Many government- and school-sponsored programs just require that you’re a native English speaker and you have a bachelors degree, but check qualifications for the specific program you’re interested in.
Some of the school-sponsored programs or academies require an online or in-person interview, but the government program requires no interview. Dress business casual if you have an interview and make sure your resume highlights any of your volunteer or work experience teaching English.

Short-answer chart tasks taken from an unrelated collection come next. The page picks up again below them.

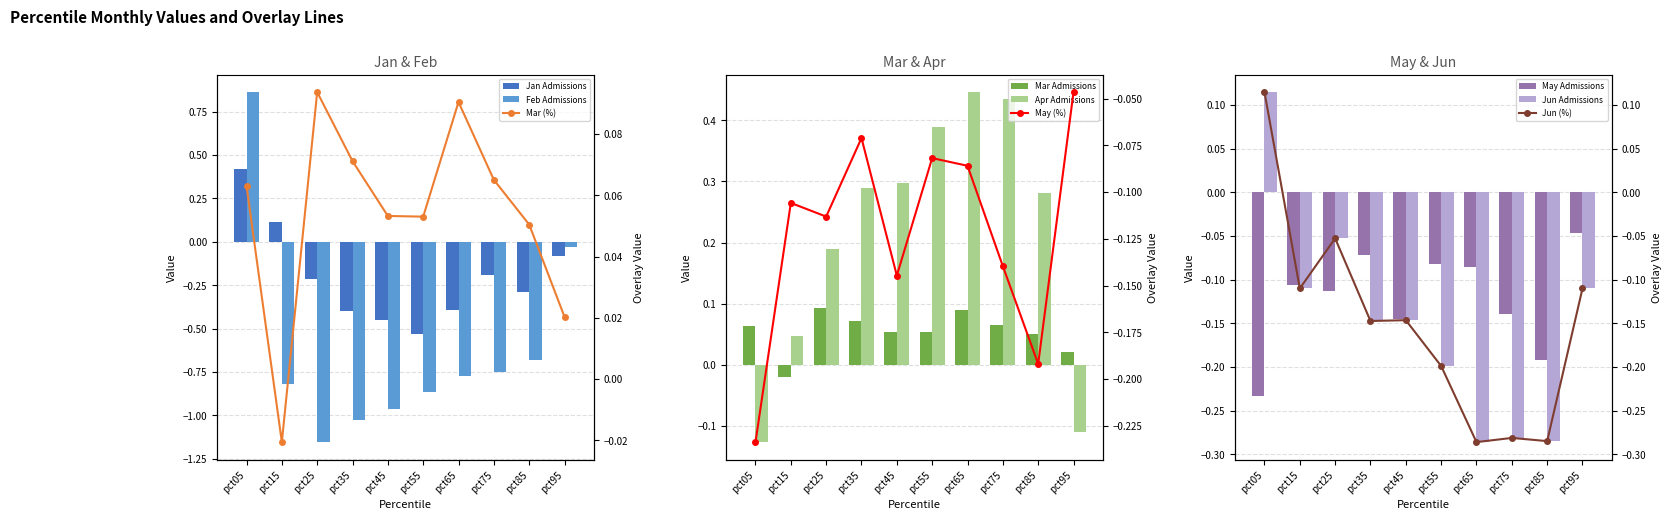

Rank the series at pct05 from highest to lowest value.

Feb, Jan, Jun, Mar, Apr, May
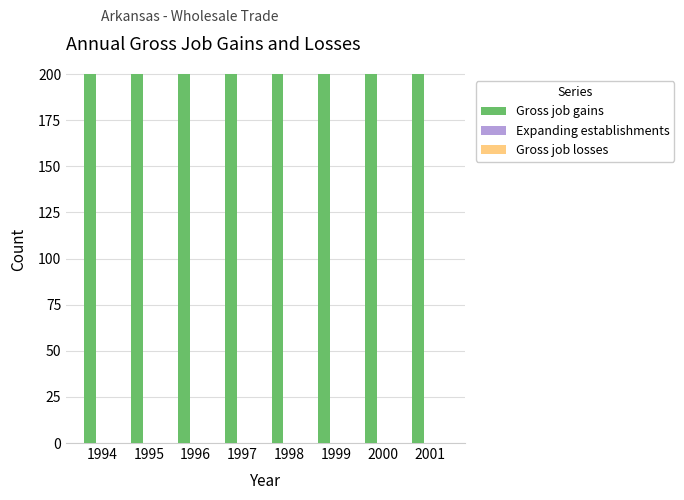

Does the chart contain stacked bars?

No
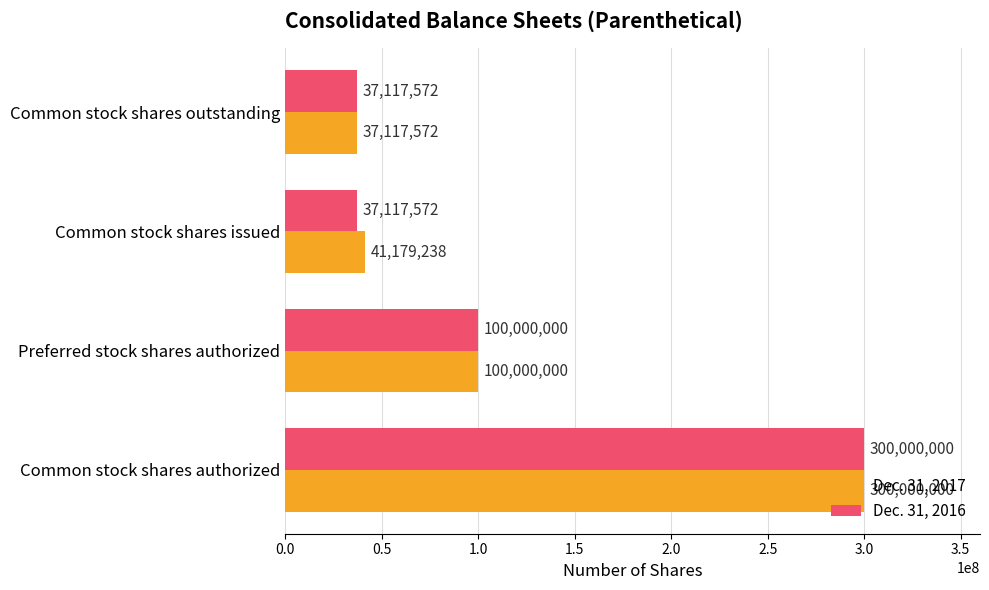

What is the difference between the Dec. 31, 2017 values at Preferred stock shares authorized and Common stock shares issued?

58820762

Depending on your job, you can expect to earn between $800-1200 per month teaching in Cadiz. If you do some extra work through private tutoring, you can charge upwards of $15 an hour.
Cost of Living in Cadiz
Living costs in Cadiz will certainly be manageable on what you will earn as a teacher, although you may have to work to save some money for traveling! Renting a room in an apartment with a few other people will cost somewhere between $225-$350 per month. Renting your own place will be more expensive, beginning around $450 per month. Be sure to check and see if utilities are included in your rent. If not, they run $75-$100 per month. Internet costs $45 per month. You can count on $30 a month if you want to use the public bus, and eating out can range between $7-$20. Prices for toiletries and clothing are generally similar to what you would find in the United States.
Visas & Sponsorship
You can only be in Spain for 90 days without a visa. Otherwise, you’ll need to get a visa through a job, or obtain a student visa, which allows you to work a certain number of hours. The government- and school-sponsored programs will give you everything you need to apply for a visa. Some English academies prefer to hire English-speaking teachers from the European Union, as they do not have to get a visa. However, an American may find an academy who is willing to help with a visa.
Teacher Work Culture in Cadiz
As an English teacher, you'll have opportunities to meet lots of new people - both Spaniards and other English-speakers. Don't be surprised when people you meet give you dos besos (two kisses). This is the typical Spanish greeting between men and women as well as women and women. Men will usually shake hands. Spaniards are typically friendly and welcoming, even in the workplace. Depending on what you're used to, you might find it difficult to adapt to what may feel like last-minute planning and lack of communication.
Classroom Etiquette in Cadiz
You should follow the dress code of your teaching institution, but usually dress is casual or business casual. Classrooms are not particularly strict and teachers usually have good relationships with their students.